▶ WORK TO COMPLETE
Pictures stay out; every other part of the listing is output exactly.
----------
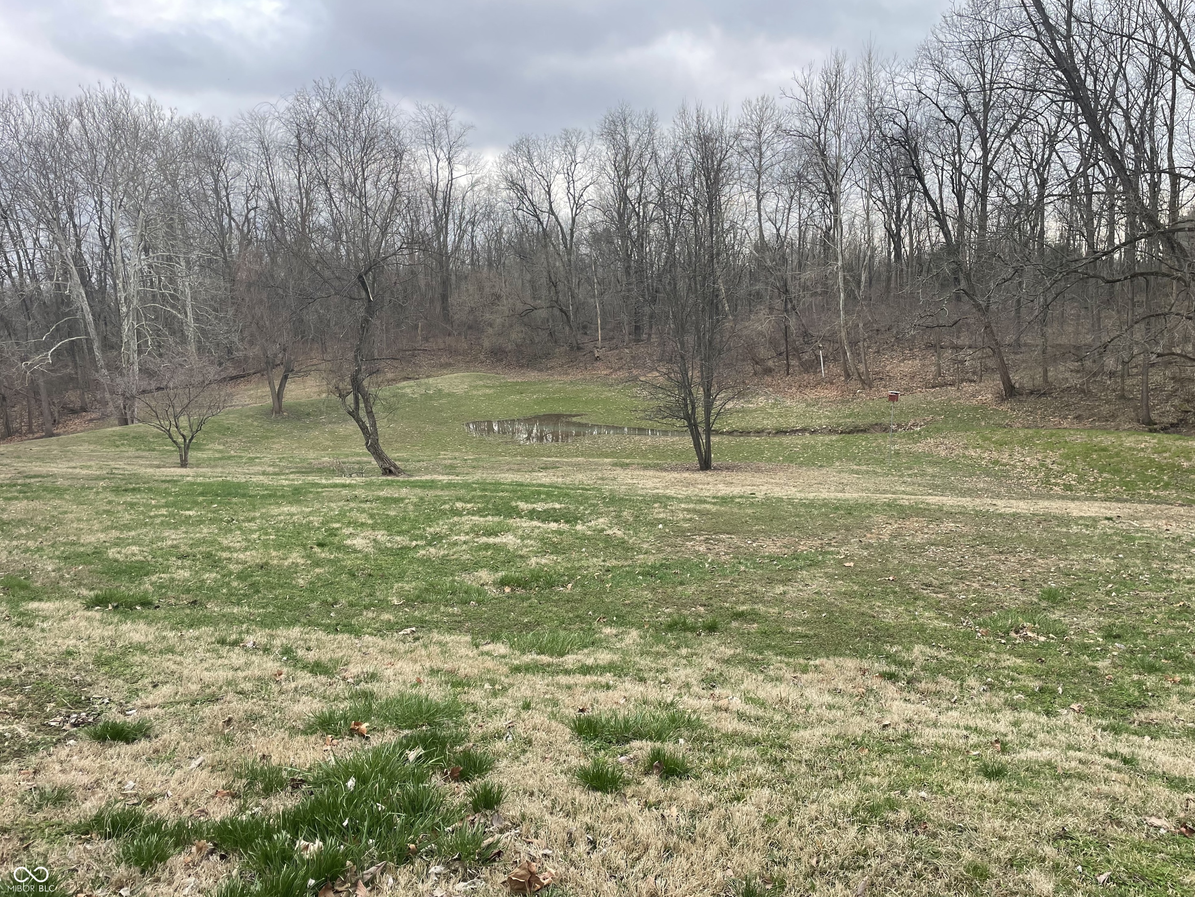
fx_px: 932
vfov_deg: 51.4
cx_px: 616
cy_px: 437
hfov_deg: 65.3
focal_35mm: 27
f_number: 1.6
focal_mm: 4.2
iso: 32
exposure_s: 1/640
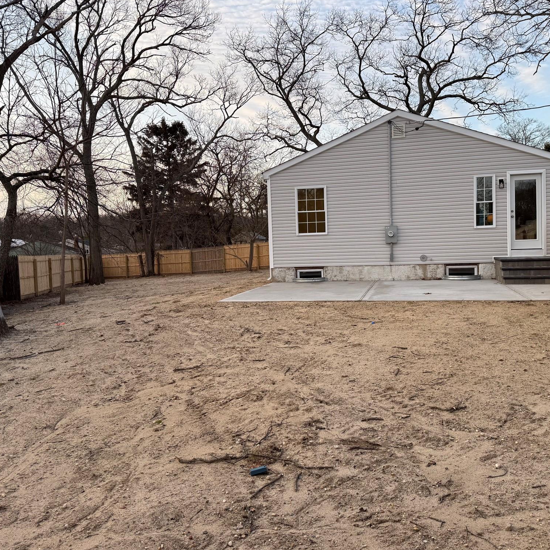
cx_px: 301
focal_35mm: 29
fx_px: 521
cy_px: 271
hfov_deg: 55.5
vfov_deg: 55.6
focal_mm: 6.76
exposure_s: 1/643
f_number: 1.78
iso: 80
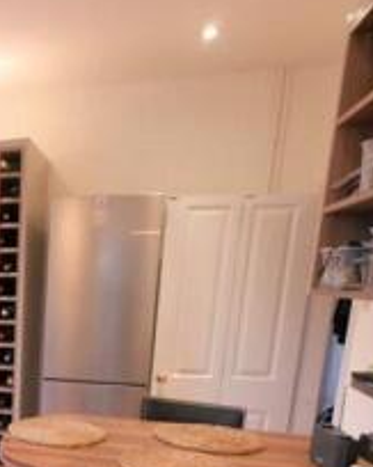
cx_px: -55
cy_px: 411
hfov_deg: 32.6
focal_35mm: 39
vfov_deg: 43.3
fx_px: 539
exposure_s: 1/60
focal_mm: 7
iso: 3200
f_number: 4
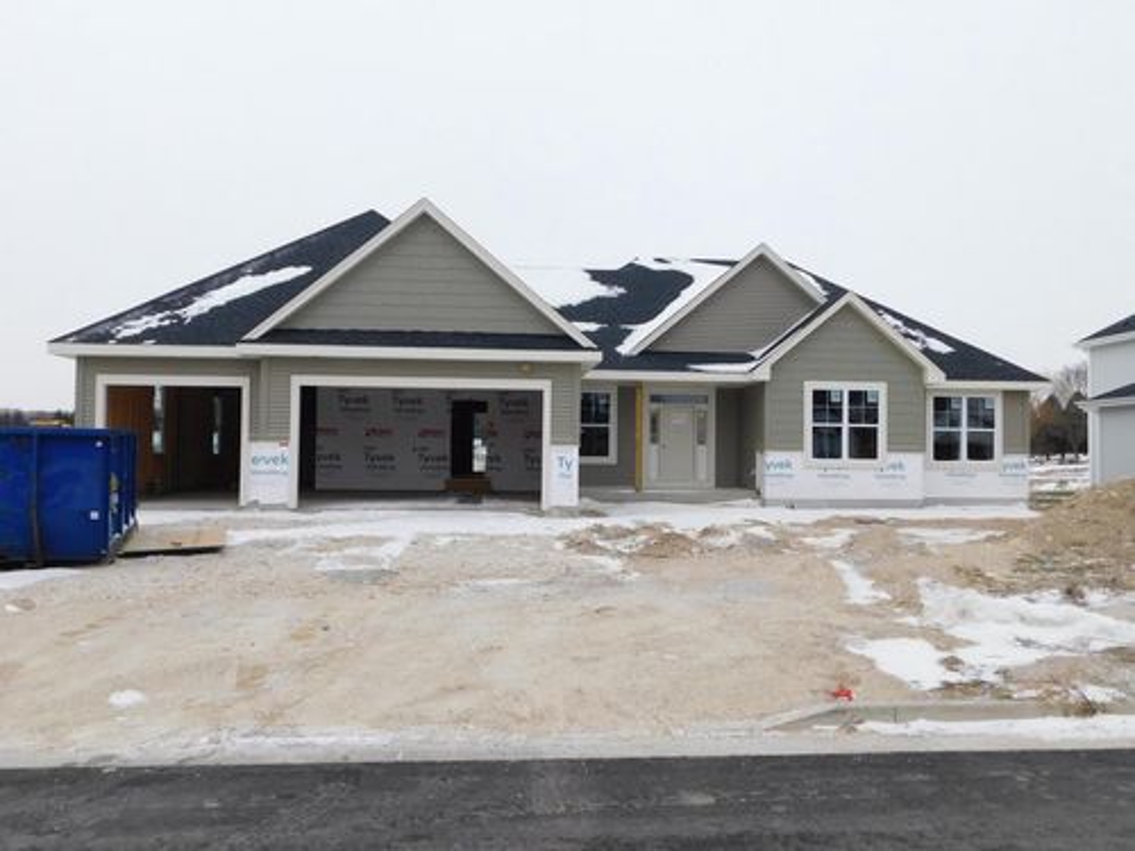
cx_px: 568
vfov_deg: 46.8
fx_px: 984
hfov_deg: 60.0
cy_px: 426
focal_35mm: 30
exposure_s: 1/500
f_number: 3.2
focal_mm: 5.3
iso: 125
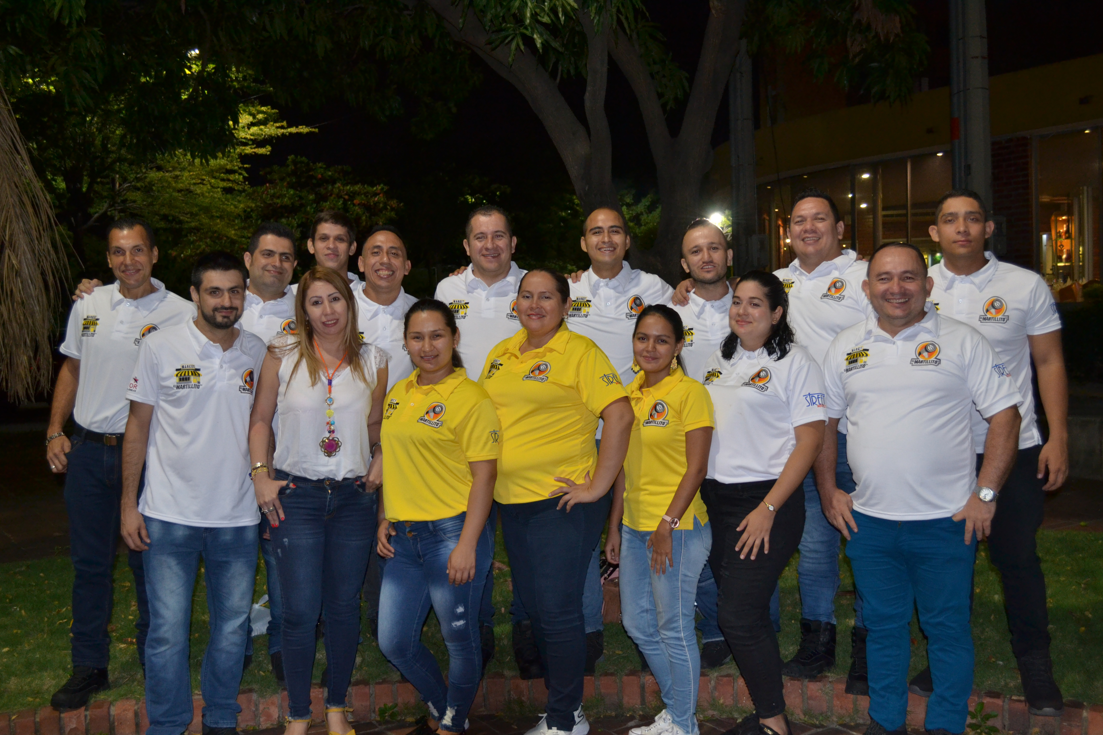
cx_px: 552
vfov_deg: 36.9
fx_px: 1103
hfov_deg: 53.1
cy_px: 368
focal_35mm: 36
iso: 800
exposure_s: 1/30
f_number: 4
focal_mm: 24
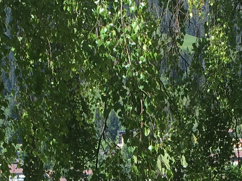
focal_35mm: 136
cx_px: 107
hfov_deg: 14.5
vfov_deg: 10.5
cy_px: 285
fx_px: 951
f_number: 2.2
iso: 25
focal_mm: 4.15
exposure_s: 1/538
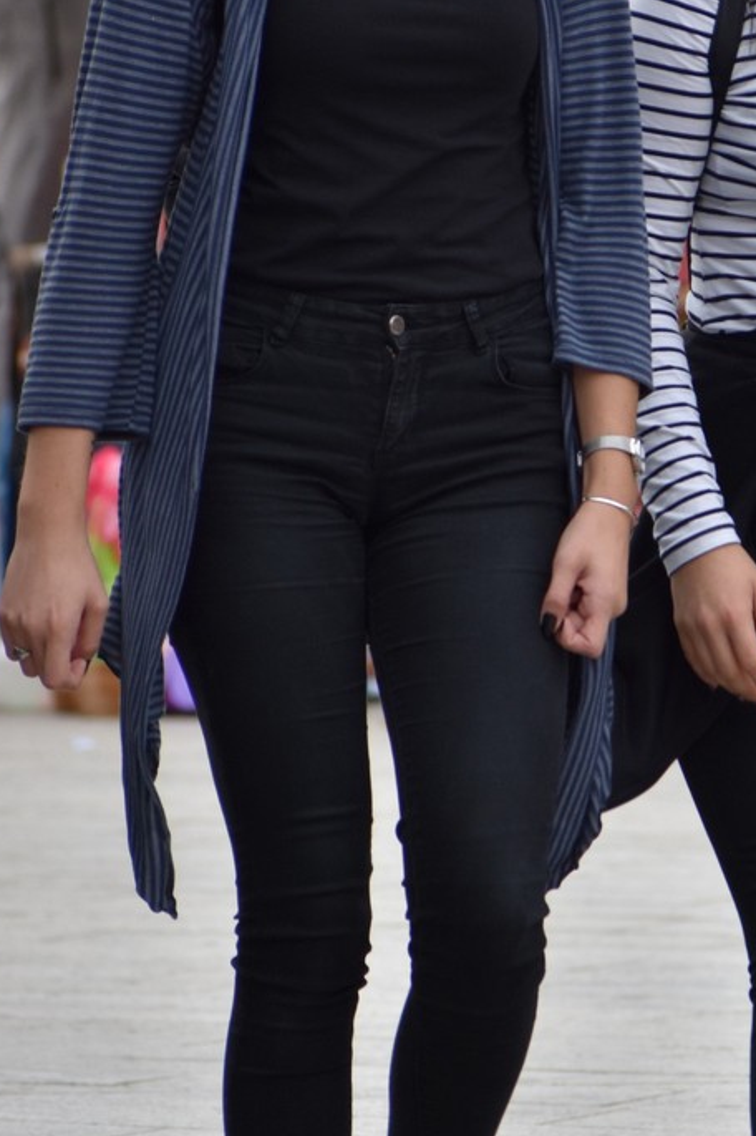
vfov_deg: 2.9
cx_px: 698
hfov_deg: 1.9
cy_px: 512
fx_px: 22796
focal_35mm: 723
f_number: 5.6
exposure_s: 1/500
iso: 250
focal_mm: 220
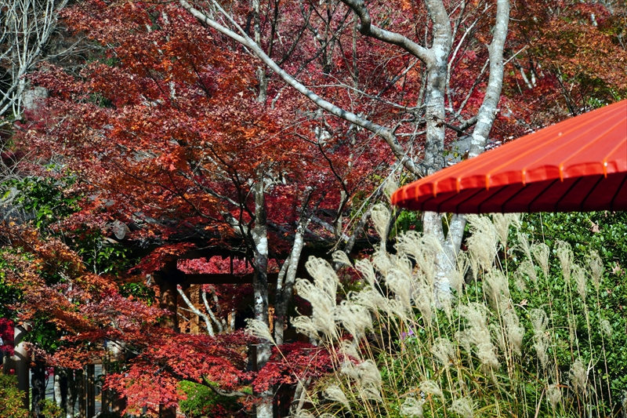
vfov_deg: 15.2
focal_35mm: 90
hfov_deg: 22.7
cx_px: 314
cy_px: 209
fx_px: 1562
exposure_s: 1/400
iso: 100
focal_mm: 59.8
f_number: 5.6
----------
▶ TASK RESULT
fx_px: 932
vfov_deg: 51.4
cx_px: 616
cy_px: 437
hfov_deg: 65.3
focal_35mm: 27
f_number: 1.6
focal_mm: 4.2
iso: 32
exposure_s: 1/640
cx_px: 301
focal_35mm: 29
fx_px: 521
cy_px: 271
hfov_deg: 55.5
vfov_deg: 55.6
focal_mm: 6.76
exposure_s: 1/643
f_number: 1.78
iso: 80
cx_px: -55
cy_px: 411
hfov_deg: 32.6
focal_35mm: 39
vfov_deg: 43.3
fx_px: 539
exposure_s: 1/60
focal_mm: 7
iso: 3200
f_number: 4
cx_px: 568
vfov_deg: 46.8
fx_px: 984
hfov_deg: 60.0
cy_px: 426
focal_35mm: 30
exposure_s: 1/500
f_number: 3.2
focal_mm: 5.3
iso: 125
cx_px: 552
vfov_deg: 36.9
fx_px: 1103
hfov_deg: 53.1
cy_px: 368
focal_35mm: 36
iso: 800
exposure_s: 1/30
f_number: 4
focal_mm: 24
focal_35mm: 136
cx_px: 107
hfov_deg: 14.5
vfov_deg: 10.5
cy_px: 285
fx_px: 951
f_number: 2.2
iso: 25
focal_mm: 4.15
exposure_s: 1/538
vfov_deg: 2.9
cx_px: 698
hfov_deg: 1.9
cy_px: 512
fx_px: 22796
focal_35mm: 723
f_number: 5.6
exposure_s: 1/500
iso: 250
focal_mm: 220
vfov_deg: 15.2
focal_35mm: 90
hfov_deg: 22.7
cx_px: 314
cy_px: 209
fx_px: 1562
exposure_s: 1/400
iso: 100
focal_mm: 59.8
f_number: 5.6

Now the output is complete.